Were women involved with early paleontology expeditions in the Badlands?
During the 19th century, the plains of the Midwest experienced a rush of paleontologists eager to explore the fossil resources of the region. Famous scientists such as Joseph Leidy (Academy of Natural Sciences and University of Pennsylvania), Othniel Charles Marsh (Yale University), and Edward Drinker Cope (University of Pennsylvania) all made their way through the Badlands -- but there is no documentation of any women accompanying them on their excursions to the park.
In the early years of Badlands paleontology, there were essentially no women to be found. Men dominated a field which was characterized by strenuous trips over rugged terrain to complete the very physical work of fossil excavation. At the time, this was not considered work fit for women. Moreover, very few women had access to education that would have prepared them for such work. It took many years before women had access to scientific professions, and even more before they had influence in them.
How did women make their mark on other paleontology sites in the National Park Service?
Many women throughout the nation and the world made important contributions to paleontology in its earlier stages. Although there are no women involved with the history of paleontology in the Badlands, women had work that impacted other National Park Service sites:
- Eleanor Barbour Cook (1889-1975) married into the family that owned Agate Springs Ranch (now Agate Fossil Beds National Monument), was a distinguished paleontologist of the area. She worked as a professor and curator of paleontology at Chadron State College and led field expeditions in the Agate Fossil Hills, furthering paleontological understanding of that region with every trip.
- Paleontologist Annie Montague Alexander led an expedition into Petrified Forest National Park with Louise Kellogg in 1921. As the founder of the University of California’s Museum of Paleontology, she encouraged many collaborations between the university and park to further paleontological research.
- More recently, paleontologist Dr. Estella Leopold joined botanist Dr. Beatrice Willard and citizen Vim Wright in fiercely protecting the paleontology of Florissant Fossil Beds under federal law. Together in the 1960s, these women founded a group called Defenders of Florissant, which won legislative battles to protect the fossils of Florissant and earn designation as a National Monument.
Do female paleontologists work in the Badlands today?
Although paleontology as a profession was not always open to women, many women are involved with Badlands paleontology today!
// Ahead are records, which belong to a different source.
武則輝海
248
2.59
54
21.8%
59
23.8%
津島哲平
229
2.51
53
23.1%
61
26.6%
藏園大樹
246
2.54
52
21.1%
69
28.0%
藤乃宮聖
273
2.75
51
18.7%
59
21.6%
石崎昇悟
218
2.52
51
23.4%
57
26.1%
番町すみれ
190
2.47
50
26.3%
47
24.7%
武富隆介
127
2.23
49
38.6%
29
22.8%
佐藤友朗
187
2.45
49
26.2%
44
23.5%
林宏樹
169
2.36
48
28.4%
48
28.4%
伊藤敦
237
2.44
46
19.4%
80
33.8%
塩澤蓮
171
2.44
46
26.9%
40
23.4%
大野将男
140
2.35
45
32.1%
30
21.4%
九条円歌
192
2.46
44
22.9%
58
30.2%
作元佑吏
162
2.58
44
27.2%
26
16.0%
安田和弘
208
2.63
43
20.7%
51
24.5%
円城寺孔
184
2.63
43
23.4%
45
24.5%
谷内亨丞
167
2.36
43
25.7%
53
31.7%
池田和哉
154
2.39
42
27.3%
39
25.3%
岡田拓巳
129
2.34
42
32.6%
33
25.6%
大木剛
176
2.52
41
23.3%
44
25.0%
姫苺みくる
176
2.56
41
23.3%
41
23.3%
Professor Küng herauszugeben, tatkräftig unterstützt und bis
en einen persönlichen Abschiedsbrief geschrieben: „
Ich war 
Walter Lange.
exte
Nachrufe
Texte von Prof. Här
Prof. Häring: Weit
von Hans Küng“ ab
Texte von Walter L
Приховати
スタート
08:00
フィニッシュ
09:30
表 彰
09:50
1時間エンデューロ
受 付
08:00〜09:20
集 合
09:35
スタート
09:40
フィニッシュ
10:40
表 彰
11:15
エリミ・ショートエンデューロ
The first permanent park paleontologist for the Badlands was Rachel Benton, who managed fossil resources from 1994 to her retirement in 2018. The current park paleontologist is Ellen Starck, who worked on the park’s Big Pig Dig and currently manages fossil excavations, preparations, and study. Of the two permanent park paleontologists in Badlands history, both are women. And beyond the Badlands, many National Park Service units (such as Dinosaur National Monument and Waco Mammoth National Monument) are welcoming women into their ranks as paleontologists.
Badlands National Park also provides opportunities for students to get involved through the Geoscientists-in-Parks (GIP) internship program, and many participants are women. In 2020, five out of the six GIP interns in the Badlands were women. These interns dedicate their time to fossil excavation, preparation, and education. Many of these paleontologists work alongside other women in the Fossil Preparation Lab, where they remove rock to reveal the many fantastic fossils of the Badlands.
On top of employees, many female visitors make contributions to Badlands paleontology! In 2010, a seven-year-old girl named Kylie Ferguson found a complete fossil nimravid skull. She had attended a Junior Ranger Program that day and knew to do the right thing -- she left the skull in the ground where she found it and told a park ranger so that professional paleontologists could come examine it. Nimravids were sabertooth cat-like creatures that roamed the Badlands around 30 million years ago, and their fossils are rare in the Badlands. Kylie’s fossil find was an important one for Badlands paleontology! If you know a kid who is interested in paleontology, have them become a Junior Paleontologist by completing a fun-filled book of fossil activities to earn their own badge.